##### INPUT MATERIAL
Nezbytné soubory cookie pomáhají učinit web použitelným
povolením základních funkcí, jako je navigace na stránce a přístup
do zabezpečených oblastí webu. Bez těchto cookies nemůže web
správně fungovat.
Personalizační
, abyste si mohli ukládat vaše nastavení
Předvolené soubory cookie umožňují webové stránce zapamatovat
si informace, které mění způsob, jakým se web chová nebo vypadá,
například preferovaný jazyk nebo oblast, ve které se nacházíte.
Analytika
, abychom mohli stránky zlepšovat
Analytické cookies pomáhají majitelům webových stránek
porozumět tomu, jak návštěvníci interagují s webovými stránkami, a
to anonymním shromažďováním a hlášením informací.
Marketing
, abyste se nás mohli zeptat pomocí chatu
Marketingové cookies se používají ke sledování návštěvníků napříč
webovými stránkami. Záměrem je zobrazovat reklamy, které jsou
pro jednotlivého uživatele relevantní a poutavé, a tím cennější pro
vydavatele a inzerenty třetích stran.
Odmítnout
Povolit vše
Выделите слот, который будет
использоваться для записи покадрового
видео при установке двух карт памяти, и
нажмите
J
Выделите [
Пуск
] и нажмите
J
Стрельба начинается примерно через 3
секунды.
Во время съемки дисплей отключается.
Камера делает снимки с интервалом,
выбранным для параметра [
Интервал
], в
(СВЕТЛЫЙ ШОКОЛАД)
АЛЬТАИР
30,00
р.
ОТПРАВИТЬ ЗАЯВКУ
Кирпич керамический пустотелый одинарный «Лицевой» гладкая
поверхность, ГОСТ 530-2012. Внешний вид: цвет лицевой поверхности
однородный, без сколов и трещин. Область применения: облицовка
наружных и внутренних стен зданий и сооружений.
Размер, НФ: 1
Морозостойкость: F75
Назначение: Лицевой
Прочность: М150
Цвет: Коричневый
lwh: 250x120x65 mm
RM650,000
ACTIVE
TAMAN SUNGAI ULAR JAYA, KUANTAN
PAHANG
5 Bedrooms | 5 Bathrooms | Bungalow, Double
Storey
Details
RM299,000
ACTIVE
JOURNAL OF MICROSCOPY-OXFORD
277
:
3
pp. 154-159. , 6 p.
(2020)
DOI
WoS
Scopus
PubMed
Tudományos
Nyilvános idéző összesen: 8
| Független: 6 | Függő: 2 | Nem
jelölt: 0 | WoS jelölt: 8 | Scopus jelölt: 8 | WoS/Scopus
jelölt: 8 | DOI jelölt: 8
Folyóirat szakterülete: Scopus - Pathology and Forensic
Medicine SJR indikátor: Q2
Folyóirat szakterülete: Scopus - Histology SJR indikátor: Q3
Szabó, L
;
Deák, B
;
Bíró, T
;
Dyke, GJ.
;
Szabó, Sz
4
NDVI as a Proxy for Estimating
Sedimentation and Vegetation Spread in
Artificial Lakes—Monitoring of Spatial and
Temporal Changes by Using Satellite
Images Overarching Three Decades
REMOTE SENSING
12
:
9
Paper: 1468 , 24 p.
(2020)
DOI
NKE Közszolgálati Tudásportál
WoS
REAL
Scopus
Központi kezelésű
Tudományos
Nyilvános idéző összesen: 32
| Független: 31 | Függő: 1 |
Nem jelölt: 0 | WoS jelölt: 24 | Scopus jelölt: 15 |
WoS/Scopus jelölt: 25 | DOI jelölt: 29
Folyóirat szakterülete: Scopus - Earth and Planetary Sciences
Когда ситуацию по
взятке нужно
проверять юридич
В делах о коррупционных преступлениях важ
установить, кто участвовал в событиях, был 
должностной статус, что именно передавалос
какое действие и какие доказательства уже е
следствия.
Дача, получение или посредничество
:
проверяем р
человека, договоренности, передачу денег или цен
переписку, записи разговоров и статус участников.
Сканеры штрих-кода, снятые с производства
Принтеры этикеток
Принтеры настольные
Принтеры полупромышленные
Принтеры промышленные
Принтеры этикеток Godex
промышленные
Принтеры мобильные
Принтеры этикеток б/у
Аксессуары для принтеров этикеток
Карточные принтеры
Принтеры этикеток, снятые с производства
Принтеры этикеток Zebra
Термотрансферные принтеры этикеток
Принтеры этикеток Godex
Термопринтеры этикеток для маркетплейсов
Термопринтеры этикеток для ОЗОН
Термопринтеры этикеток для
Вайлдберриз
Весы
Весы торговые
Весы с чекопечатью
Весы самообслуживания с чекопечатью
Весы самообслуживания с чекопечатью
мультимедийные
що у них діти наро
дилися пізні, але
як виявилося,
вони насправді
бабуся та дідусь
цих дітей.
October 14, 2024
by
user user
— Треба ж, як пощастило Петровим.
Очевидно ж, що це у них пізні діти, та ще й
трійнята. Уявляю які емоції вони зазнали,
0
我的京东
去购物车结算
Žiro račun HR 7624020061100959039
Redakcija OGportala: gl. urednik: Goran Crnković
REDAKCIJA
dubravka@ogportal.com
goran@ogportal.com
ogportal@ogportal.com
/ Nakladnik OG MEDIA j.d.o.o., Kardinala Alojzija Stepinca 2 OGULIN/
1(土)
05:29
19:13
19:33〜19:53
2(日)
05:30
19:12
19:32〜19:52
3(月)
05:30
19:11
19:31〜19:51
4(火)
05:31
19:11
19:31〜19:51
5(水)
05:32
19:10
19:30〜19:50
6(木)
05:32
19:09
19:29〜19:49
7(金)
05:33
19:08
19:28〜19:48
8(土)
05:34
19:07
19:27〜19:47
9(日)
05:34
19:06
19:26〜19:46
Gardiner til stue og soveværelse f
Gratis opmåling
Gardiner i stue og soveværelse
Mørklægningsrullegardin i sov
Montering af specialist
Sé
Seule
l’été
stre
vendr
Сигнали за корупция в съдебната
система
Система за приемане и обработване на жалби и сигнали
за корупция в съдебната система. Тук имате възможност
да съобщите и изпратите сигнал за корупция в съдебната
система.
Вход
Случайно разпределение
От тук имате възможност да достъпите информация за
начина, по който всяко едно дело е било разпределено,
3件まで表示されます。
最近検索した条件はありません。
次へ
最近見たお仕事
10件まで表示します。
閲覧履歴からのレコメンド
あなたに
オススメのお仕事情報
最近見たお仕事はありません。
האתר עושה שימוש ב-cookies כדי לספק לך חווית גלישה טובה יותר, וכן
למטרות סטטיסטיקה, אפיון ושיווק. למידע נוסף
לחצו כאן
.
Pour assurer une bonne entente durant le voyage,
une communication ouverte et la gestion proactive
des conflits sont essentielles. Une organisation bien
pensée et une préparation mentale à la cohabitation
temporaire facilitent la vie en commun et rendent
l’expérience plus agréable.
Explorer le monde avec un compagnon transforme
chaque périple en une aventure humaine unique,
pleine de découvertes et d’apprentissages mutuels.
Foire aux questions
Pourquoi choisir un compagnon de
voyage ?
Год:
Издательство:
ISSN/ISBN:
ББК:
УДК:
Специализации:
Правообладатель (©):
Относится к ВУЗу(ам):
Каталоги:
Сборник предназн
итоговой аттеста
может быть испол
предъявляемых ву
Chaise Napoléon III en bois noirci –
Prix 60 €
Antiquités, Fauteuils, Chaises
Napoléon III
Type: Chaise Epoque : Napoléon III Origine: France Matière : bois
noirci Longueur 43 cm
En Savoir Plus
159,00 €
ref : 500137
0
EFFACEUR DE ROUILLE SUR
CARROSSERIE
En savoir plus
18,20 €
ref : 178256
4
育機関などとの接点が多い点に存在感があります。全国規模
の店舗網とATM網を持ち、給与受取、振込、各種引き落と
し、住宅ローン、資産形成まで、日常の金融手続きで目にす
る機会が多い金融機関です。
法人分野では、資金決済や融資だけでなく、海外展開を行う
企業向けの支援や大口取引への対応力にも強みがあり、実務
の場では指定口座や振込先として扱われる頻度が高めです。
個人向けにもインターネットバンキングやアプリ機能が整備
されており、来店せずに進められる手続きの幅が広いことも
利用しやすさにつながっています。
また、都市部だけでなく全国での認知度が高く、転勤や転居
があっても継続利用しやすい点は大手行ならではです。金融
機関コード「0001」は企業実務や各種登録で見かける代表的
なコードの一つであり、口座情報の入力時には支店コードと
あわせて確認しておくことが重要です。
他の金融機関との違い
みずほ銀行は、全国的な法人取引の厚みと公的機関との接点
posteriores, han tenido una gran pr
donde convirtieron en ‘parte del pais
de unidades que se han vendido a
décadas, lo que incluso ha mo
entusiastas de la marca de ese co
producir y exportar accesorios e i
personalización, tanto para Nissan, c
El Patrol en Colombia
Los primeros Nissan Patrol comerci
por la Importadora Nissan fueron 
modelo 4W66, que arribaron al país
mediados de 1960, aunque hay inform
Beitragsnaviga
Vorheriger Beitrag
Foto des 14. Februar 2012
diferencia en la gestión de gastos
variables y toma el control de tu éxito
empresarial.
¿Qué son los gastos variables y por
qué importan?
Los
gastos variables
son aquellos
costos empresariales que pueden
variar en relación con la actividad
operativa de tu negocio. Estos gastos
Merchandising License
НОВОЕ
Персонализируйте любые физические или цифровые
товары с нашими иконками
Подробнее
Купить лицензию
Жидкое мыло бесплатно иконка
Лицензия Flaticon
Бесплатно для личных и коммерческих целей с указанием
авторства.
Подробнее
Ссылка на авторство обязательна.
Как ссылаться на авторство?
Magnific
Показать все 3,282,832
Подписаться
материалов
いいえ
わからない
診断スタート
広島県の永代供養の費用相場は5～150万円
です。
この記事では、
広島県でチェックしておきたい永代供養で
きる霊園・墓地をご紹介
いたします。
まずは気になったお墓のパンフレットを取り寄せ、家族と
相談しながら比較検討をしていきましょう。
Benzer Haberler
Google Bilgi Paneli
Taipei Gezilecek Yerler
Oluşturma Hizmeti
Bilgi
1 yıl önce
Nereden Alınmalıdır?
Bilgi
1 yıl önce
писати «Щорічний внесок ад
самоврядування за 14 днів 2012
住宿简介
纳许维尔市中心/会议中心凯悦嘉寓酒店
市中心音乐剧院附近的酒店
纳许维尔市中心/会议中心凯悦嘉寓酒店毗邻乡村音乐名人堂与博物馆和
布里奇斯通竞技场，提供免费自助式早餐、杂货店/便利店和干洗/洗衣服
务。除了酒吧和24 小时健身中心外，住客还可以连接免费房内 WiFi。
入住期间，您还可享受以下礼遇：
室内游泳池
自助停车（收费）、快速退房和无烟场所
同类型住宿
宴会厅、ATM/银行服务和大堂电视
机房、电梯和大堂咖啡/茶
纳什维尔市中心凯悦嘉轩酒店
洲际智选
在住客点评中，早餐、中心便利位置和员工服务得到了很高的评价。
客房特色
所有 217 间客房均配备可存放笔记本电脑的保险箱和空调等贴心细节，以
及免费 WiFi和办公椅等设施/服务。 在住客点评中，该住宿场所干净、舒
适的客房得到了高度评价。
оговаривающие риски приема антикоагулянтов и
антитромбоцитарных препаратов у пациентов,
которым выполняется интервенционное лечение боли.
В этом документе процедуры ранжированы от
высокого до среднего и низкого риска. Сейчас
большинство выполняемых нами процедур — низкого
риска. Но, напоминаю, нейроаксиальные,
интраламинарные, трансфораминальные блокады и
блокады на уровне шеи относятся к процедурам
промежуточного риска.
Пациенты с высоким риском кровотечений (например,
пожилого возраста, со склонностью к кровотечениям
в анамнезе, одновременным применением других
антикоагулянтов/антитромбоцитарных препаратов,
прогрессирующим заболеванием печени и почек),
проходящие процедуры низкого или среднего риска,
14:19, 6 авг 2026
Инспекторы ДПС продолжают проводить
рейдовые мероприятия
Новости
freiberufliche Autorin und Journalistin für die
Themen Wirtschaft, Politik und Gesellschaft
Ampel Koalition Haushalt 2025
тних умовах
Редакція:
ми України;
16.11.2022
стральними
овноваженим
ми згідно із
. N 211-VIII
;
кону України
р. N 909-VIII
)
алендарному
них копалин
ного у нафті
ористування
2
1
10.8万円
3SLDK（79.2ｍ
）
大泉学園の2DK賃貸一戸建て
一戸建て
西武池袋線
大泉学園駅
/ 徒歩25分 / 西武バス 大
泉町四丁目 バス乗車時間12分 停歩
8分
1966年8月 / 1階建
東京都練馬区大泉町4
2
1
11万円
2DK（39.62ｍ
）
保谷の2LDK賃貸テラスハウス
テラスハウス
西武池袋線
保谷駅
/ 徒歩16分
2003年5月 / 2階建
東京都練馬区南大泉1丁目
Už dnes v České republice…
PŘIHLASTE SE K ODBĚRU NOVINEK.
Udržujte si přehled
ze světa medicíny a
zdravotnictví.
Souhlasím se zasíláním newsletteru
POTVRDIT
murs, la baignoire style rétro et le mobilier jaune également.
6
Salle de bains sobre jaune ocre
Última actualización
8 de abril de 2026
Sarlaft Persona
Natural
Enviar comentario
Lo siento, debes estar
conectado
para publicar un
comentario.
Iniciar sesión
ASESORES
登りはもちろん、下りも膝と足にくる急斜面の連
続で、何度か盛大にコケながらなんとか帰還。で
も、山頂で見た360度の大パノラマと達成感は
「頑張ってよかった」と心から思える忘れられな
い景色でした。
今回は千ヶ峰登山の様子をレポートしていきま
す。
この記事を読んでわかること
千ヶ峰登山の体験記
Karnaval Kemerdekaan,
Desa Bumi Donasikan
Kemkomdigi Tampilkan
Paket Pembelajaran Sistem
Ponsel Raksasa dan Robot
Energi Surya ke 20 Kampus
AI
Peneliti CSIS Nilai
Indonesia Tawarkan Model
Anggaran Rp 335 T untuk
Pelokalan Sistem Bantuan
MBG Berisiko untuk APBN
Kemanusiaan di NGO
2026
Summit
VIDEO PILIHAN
##########
Extract exactly and only the lines above from the line containing "ukládat vaše nastavení" through the line containing "Analytické cookies pomáhají", both end lines included.

, abyste si mohli ukládat vaše nastavení
Předvolené soubory cookie umožňují webové stránce zapamatovat
si informace, které mění způsob, jakým se web chová nebo vypadá,
například preferovaný jazyk nebo oblast, ve které se nacházíte.
Analytika
, abychom mohli stránky zlepšovat
Analytické cookies pomáhají majitelům webových stránek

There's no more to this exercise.